### Required action
Each record below is to be set down again precisely.

Source records Block Start

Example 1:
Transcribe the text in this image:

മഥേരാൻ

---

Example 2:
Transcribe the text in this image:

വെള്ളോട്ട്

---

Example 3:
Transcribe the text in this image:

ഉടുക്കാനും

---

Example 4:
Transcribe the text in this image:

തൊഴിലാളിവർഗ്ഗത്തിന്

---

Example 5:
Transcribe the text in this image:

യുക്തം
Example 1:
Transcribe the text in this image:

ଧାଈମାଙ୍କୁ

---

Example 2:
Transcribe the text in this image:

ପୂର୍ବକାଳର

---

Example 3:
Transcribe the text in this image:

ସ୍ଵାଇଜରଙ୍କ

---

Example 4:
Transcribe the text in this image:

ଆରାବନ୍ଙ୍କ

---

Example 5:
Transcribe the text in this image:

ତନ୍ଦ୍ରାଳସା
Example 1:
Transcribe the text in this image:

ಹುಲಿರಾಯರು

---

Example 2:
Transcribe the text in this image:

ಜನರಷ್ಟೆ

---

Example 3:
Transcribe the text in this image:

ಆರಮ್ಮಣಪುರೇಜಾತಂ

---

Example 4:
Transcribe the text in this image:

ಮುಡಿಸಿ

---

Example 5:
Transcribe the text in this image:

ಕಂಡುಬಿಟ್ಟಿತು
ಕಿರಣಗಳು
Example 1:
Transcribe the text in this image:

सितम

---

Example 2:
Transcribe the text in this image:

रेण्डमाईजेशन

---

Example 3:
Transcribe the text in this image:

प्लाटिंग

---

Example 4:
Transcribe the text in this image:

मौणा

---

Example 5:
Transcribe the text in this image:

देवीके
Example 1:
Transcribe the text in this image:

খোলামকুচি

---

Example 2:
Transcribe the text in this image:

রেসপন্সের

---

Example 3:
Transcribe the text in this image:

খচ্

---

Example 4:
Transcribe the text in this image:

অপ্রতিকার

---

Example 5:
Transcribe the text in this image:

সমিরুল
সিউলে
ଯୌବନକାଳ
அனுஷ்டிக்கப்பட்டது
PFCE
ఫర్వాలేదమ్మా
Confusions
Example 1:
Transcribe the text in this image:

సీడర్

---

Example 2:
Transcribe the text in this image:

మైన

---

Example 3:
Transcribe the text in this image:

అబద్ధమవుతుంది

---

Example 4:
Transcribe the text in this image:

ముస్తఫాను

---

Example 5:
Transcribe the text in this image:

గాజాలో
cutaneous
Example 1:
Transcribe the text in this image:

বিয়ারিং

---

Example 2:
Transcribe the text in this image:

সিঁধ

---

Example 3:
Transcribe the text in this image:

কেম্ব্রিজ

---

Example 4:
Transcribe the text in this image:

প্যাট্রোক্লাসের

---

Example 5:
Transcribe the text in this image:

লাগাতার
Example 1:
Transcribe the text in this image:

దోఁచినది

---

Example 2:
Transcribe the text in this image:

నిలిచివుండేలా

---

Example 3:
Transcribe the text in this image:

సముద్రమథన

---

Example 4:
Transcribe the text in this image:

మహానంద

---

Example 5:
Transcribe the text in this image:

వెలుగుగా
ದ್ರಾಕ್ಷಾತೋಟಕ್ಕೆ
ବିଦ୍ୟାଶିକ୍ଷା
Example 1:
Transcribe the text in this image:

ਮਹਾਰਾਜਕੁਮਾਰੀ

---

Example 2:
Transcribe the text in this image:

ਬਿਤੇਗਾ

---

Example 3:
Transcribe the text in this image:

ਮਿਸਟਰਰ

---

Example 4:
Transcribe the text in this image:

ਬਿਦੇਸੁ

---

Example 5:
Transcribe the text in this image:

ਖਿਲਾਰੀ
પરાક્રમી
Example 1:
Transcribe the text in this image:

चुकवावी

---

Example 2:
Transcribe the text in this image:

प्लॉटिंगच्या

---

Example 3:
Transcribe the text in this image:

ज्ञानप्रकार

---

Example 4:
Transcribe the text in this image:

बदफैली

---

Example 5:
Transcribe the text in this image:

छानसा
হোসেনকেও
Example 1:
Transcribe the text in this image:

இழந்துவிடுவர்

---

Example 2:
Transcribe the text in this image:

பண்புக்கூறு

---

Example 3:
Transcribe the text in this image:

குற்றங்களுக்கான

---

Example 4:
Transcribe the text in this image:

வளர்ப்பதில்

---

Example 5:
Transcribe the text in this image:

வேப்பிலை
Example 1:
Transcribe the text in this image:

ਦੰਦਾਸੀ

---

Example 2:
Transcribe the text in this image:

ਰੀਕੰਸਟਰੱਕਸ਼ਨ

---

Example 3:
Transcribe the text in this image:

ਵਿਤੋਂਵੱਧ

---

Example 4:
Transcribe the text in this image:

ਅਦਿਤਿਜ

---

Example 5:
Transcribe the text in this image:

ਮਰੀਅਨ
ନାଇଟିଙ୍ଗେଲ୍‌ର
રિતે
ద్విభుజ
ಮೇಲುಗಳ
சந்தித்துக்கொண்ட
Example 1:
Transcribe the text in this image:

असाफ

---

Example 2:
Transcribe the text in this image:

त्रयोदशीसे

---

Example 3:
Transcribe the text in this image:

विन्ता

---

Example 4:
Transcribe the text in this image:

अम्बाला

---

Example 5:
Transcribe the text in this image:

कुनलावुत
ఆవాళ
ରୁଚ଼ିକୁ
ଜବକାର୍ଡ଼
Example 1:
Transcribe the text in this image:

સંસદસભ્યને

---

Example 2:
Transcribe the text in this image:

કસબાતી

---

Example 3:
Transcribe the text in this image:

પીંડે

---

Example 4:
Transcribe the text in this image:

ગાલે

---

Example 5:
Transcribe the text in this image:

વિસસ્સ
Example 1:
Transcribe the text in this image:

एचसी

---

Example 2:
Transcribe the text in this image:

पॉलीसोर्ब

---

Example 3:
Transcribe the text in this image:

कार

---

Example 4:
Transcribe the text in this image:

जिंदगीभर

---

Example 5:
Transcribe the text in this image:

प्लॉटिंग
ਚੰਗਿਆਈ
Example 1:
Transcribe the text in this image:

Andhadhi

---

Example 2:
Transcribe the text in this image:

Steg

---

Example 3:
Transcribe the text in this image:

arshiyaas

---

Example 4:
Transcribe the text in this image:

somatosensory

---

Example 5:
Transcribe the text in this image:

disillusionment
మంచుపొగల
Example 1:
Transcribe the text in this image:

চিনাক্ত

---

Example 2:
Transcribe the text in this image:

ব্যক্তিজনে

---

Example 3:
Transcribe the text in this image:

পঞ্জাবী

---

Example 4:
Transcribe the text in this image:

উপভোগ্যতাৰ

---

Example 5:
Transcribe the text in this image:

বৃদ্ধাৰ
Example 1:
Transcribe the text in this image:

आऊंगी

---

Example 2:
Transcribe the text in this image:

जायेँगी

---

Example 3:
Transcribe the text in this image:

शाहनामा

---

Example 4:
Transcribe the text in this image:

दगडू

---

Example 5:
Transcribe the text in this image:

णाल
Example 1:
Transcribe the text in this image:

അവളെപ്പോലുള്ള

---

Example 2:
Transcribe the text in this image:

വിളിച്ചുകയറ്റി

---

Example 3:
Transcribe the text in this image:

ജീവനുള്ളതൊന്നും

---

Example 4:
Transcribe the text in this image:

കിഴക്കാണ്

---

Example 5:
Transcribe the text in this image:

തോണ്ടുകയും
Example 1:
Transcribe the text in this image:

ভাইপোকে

Source records Block End

### Result below
Example 1:
Transcribe the text in this image:

മഥേരാൻ

---

Example 2:
Transcribe the text in this image:

വെള്ളോട്ട്

---

Example 3:
Transcribe the text in this image:

ഉടുക്കാനും

---

Example 4:
Transcribe the text in this image:

തൊഴിലാളിവർഗ്ഗത്തിന്

---

Example 5:
Transcribe the text in this image:

യുക്തം
Example 1:
Transcribe the text in this image:

ଧାଈମାଙ୍କୁ

---

Example 2:
Transcribe the text in this image:

ପୂର୍ବକାଳର

---

Example 3:
Transcribe the text in this image:

ସ୍ଵାଇଜରଙ୍କ

---

Example 4:
Transcribe the text in this image:

ଆରାବନ୍ଙ୍କ

---

Example 5:
Transcribe the text in this image:

ତନ୍ଦ୍ରାଳସା
Example 1:
Transcribe the text in this image:

ಹುಲಿರಾಯರು

---

Example 2:
Transcribe the text in this image:

ಜನರಷ್ಟೆ

---

Example 3:
Transcribe the text in this image:

ಆರಮ್ಮಣಪುರೇಜಾತಂ

---

Example 4:
Transcribe the text in this image:

ಮುಡಿಸಿ

---

Example 5:
Transcribe the text in this image:

ಕಂಡುಬಿಟ್ಟಿತು
ಕಿರಣಗಳು
Example 1:
Transcribe the text in this image:

सितम

---

Example 2:
Transcribe the text in this image:

रेण्डमाईजेशन

---

Example 3:
Transcribe the text in this image:

प्लाटिंग

---

Example 4:
Transcribe the text in this image:

मौणा

---

Example 5:
Transcribe the text in this image:

देवीके
Example 1:
Transcribe the text in this image:

খোলামকুচি

---

Example 2:
Transcribe the text in this image:

রেসপন্সের

---

Example 3:
Transcribe the text in this image:

খচ্

---

Example 4:
Transcribe the text in this image:

অপ্রতিকার

---

Example 5:
Transcribe the text in this image:

সমিরুল
সিউলে
ଯୌବନକାଳ
அனுஷ்டிக்கப்பட்டது
PFCE
ఫర్వాలేదమ్మా
Confusions
Example 1:
Transcribe the text in this image:

సీడర్

---

Example 2:
Transcribe the text in this image:

మైన

---

Example 3:
Transcribe the text in this image:

అబద్ధమవుతుంది

---

Example 4:
Transcribe the text in this image:

ముస్తఫాను

---

Example 5:
Transcribe the text in this image:

గాజాలో
cutaneous
Example 1:
Transcribe the text in this image:

বিয়ারিং

---

Example 2:
Transcribe the text in this image:

সিঁধ

---

Example 3:
Transcribe the text in this image:

কেম্ব্রিজ

---

Example 4:
Transcribe the text in this image:

প্যাট্রোক্লাসের

---

Example 5:
Transcribe the text in this image:

লাগাতার
Example 1:
Transcribe the text in this image:

దోఁచినది

---

Example 2:
Transcribe the text in this image:

నిలిచివుండేలా

---

Example 3:
Transcribe the text in this image:

సముద్రమథన

---

Example 4:
Transcribe the text in this image:

మహానంద

---

Example 5:
Transcribe the text in this image:

వెలుగుగా
ದ್ರಾಕ್ಷಾತೋಟಕ್ಕೆ
ବିଦ୍ୟାଶିକ୍ଷା
Example 1:
Transcribe the text in this image:

ਮਹਾਰਾਜਕੁਮਾਰੀ

---

Example 2:
Transcribe the text in this image:

ਬਿਤੇਗਾ

---

Example 3:
Transcribe the text in this image:

ਮਿਸਟਰਰ

---

Example 4:
Transcribe the text in this image:

ਬਿਦੇਸੁ

---

Example 5:
Transcribe the text in this image:

ਖਿਲਾਰੀ
પરાક્રમી
Example 1:
Transcribe the text in this image:

चुकवावी

---

Example 2:
Transcribe the text in this image:

प्लॉटिंगच्या

---

Example 3:
Transcribe the text in this image:

ज्ञानप्रकार

---

Example 4:
Transcribe the text in this image:

बदफैली

---

Example 5:
Transcribe the text in this image:

छानसा
হোসেনকেও
Example 1:
Transcribe the text in this image:

இழந்துவிடுவர்

---

Example 2:
Transcribe the text in this image:

பண்புக்கூறு

---

Example 3:
Transcribe the text in this image:

குற்றங்களுக்கான

---

Example 4:
Transcribe the text in this image:

வளர்ப்பதில்

---

Example 5:
Transcribe the text in this image:

வேப்பிலை
Example 1:
Transcribe the text in this image:

ਦੰਦਾਸੀ

---

Example 2:
Transcribe the text in this image:

ਰੀਕੰਸਟਰੱਕਸ਼ਨ

---

Example 3:
Transcribe the text in this image:

ਵਿਤੋਂਵੱਧ

---

Example 4:
Transcribe the text in this image:

ਅਦਿਤਿਜ

---

Example 5:
Transcribe the text in this image:

ਮਰੀਅਨ
ନାଇଟିଙ୍ଗେଲ୍‌ର
રિતે
ద్విభుజ
ಮೇಲುಗಳ
சந்தித்துக்கொண்ட
Example 1:
Transcribe the text in this image:

असाफ

---

Example 2:
Transcribe the text in this image:

त्रयोदशीसे

---

Example 3:
Transcribe the text in this image:

विन्ता

---

Example 4:
Transcribe the text in this image:

अम्बाला

---

Example 5:
Transcribe the text in this image:

कुनलावुत
ఆవాళ
ରୁଚ଼ିକୁ
ଜବକାର୍ଡ଼
Example 1:
Transcribe the text in this image:

સંસદસભ્યને

---

Example 2:
Transcribe the text in this image:

કસબાતી

---

Example 3:
Transcribe the text in this image:

પીંડે

---

Example 4:
Transcribe the text in this image:

ગાલે

---

Example 5:
Transcribe the text in this image:

વિસસ્સ
Example 1:
Transcribe the text in this image:

एचसी

---

Example 2:
Transcribe the text in this image:

पॉलीसोर्ब

---

Example 3:
Transcribe the text in this image:

कार

---

Example 4:
Transcribe the text in this image:

जिंदगीभर

---

Example 5:
Transcribe the text in this image:

प्लॉटिंग
ਚੰਗਿਆਈ
Example 1:
Transcribe the text in this image:

Andhadhi

---

Example 2:
Transcribe the text in this image:

Steg

---

Example 3:
Transcribe the text in this image:

arshiyaas

---

Example 4:
Transcribe the text in this image:

somatosensory

---

Example 5:
Transcribe the text in this image:

disillusionment
మంచుపొగల
Example 1:
Transcribe the text in this image:

চিনাক্ত

---

Example 2:
Transcribe the text in this image:

ব্যক্তিজনে

---

Example 3:
Transcribe the text in this image:

পঞ্জাবী

---

Example 4:
Transcribe the text in this image:

উপভোগ্যতাৰ

---

Example 5:
Transcribe the text in this image:

বৃদ্ধাৰ
Example 1:
Transcribe the text in this image:

आऊंगी

---

Example 2:
Transcribe the text in this image:

जायेँगी

---

Example 3:
Transcribe the text in this image:

शाहनामा

---

Example 4:
Transcribe the text in this image:

दगडू

---

Example 5:
Transcribe the text in this image:

णाल
Example 1:
Transcribe the text in this image:

അവളെപ്പോലുള്ള

---

Example 2:
Transcribe the text in this image:

വിളിച്ചുകയറ്റി

---

Example 3:
Transcribe the text in this image:

ജീവനുള്ളതൊന്നും

---

Example 4:
Transcribe the text in this image:

കിഴക്കാണ്

---

Example 5:
Transcribe the text in this image:

തോണ്ടുകയും
Example 1:
Transcribe the text in this image:

ভাইপোকে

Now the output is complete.